Hi,
We're trying to upgrade an existing application to spark 3.x using latest spark (3.0.1), datastax driver (4.9.0), and spark cassandra connector (3.0.0). Functionally everything is working, but we are seeing significant performance degradation using dataset.write to cassandra. Enabling datastax DEBUG logging, we see repeated metadata refresh occurring. For example, the following log statements:
Starting schema refresh ... Checking schema agreement ... Schema agreement reached (048f6a87-8c9a-3217-a55f-6160c29502a1), completing
repeats 36 times for a single dataset.write with a single row. As a result, operations that were sub-second now take 10+ seconds. Same behavior with both DSV1 and DSV2 approaches.
Running out of ideas what could be causing the excessive metadata.

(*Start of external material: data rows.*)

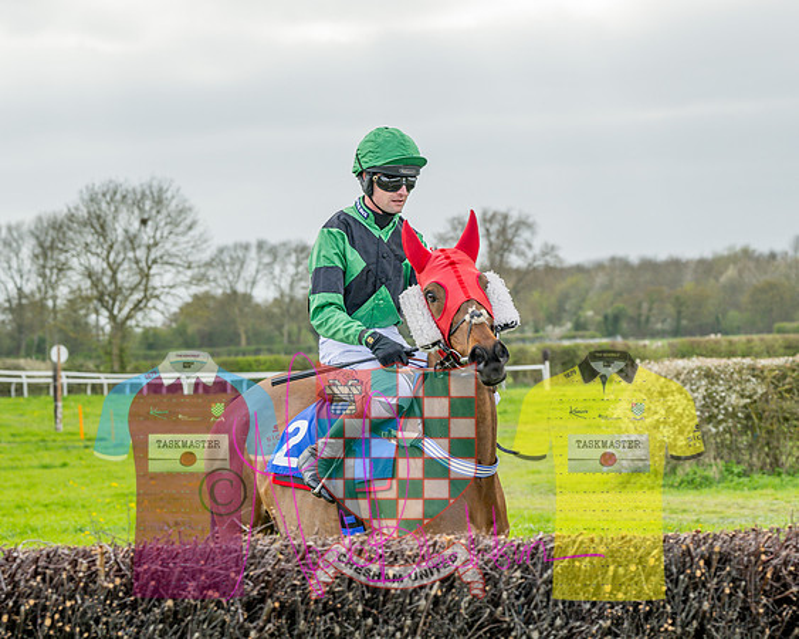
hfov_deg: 11.7
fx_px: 3915
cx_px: 400
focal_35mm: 166
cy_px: 320
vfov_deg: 9.3
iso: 200
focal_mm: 98
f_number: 5.6
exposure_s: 1/320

Would appreciate any ideas/suggestions.
[UPDATE] Ours is a springboot java application. The following component encapsulates a representative dataset.write. This example performs 4 metadata refreshes (rather than 36). I don't know what factor(s) affect the number of repetition:
import java.io.Serializable; import java.util.Arrays; import javax.annotation.PostConstruct; import org.apache.spark.sql.Dataset; import org.apache.spark.sql.Row; import org.apache.spark.sql.SaveMode; import org.apache.spark.sql.SparkSession; import org.springframework.stereotype.Component; import com.datastax.spark.connector.cql.CassandraConnectorConf; import lombok.Data; import lombok.extern.slf4j.Slf4j; @Component @Slf4j public class Repro { // create table if not exists expctr.repro (key text, value text, primary key (key)) @Data public static class Dao implements Serializable { private static final long serialVersionUID = 1L; public String key; public String value; } @PostConstruct public void init() { String host = "10.18.51.105"; String keyspace = "expctr"; String table = "repro"; SparkSession sparkSession = SparkSession.builder() .appName("expctr") .master("local[*]") .config(CassandraConnectorConf.ConnectionHostParam().name(), host) .config(CassandraConnectorConf.ConnectionPortParam().name(), "9042") // .config(CassandraConnectorConf.KeepAliveMillisParam().name(), "3600000") // .config("spark.sql.catalog.mycluster", "com.datastax.spark.connector.datasource.CassandraCatalog") // .config("spark.sql.defaultCatalog", "mycluster") // .withExtensions(new CassandraSparkExtensions()) .getOrCreate(); Dao dao = new Dao(); dao.key = "key1"; dao.value = "value1"; Dataset<Row> dataset = sparkSession.createDataFrame(Arrays.asList(dao), Dao.class); long t = System.currentTimeMillis(); log.info("before dataset.write"); dataset .write() .mode(SaveMode.Append) .format("org.apache.spark.sql.cassandra") .option("keyspace", keyspace) .option("table", table) .save(); log.info("after dataset.write"); log.info("elapsed time {} ms", System.currentTimeMillis() - t); } }